Why do I have bad breath?

Having bad breath or ‘halitosis’ can be an embarrassing and frustrating issue to deal with. We all at some point in time have experienced our own bad breath, or someone else’s. Sometimes no matter how much we brush, floss or rinse we cannot escape that lingering odour, or metallic taste. So, what are the most common causes of bad breath, and how do we deal with them?

Oral infections are a major source of foul odours. They can be deep inside the jaw bone around the root or more superficial around the gum line. They can sometimes drain pus into the mouth, and enter the bloodstream circulating to vital organs like the heart. These infections can actually affect a person’s ability to properly control their blood sugar levels as well.

Old fillings with poor seals around the teeth and decay around the fillings can also affect bad breath. If there are rough areas around older fillings bacteria will start to reside there in larger numbers. These bacteria will eventually be the reason decay develops around these fillings. The gases they produce as a byproduct are very foul smelling. So the more old fillings, and the more decay present, the higher the likelihood you will have bad breath.

Other sources for bad breath include having a dry mouth, gases coming from the stomach, a diet high in sulfur containing foods i.e.) onion, garlic. Not brushing the tongue, and food stuck between teeth are two more common reasons bad breath exists. Certain medical conditions and medications can contribute to halitosis as well.

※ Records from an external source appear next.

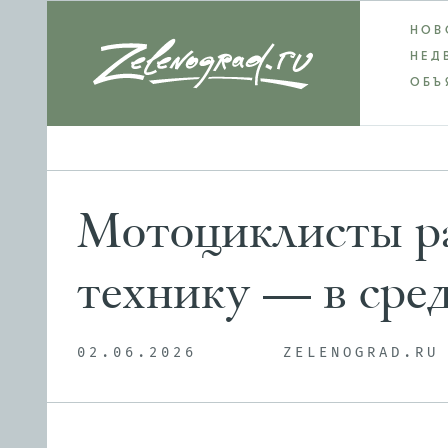
НОВ
НЕД
ОБЪ
Мотоциклисты ра
технику — в сре
02.06.2026
ZELENOGRAD.RU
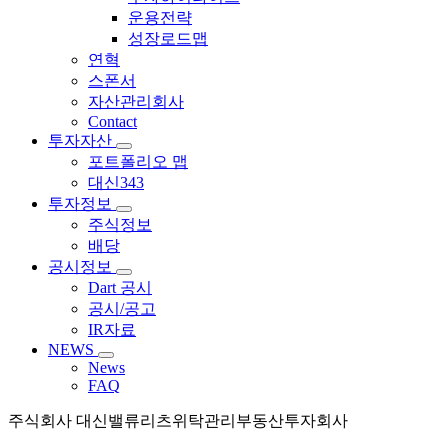
운용전략
성장로드맵
연혁
스폰서
자산관리회사
Contact
투자자산
포트폴리오 맵
대신343
투자정보
주식정보
배당
공시정보
Dart 공시
공시/공고
IR자료
NEWS
News
FAQ
주식회사 대신밸류리츠위탁관리부동산투자회사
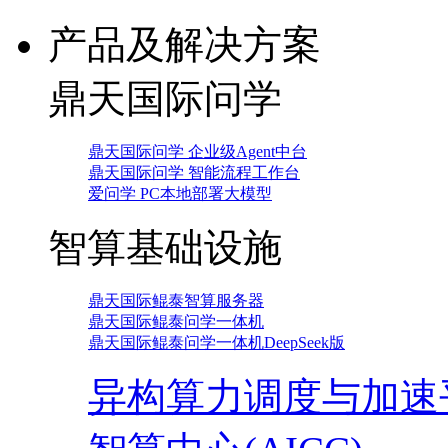
产品及解决方案
鼎天国际问学
鼎天国际问学 企业级Agent中台
鼎天国际问学 智能流程工作台
爱问学 PC本地部署大模型
智算基础设施
鼎天国际鲲泰智算服务器
鼎天国际鲲泰问学一体机
鼎天国际鲲泰问学一体机DeepSeek版
异构算力调度与加速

If you suspect you have a bad taste coming from your mouth, or just bad breath it would be a good idea to ask your dentist to examine your mouth for the potential causes. Some of the causes can be dealt with by brushing and flossing your teeth and tongue more regularly. Some of the causes may mean replacing old fillings. Certain infections may require antibiotics as well as root canals or extractions of teeth. Whatever the cause, it is important to rule out specific ones that can potentially have more serious systemic health risks.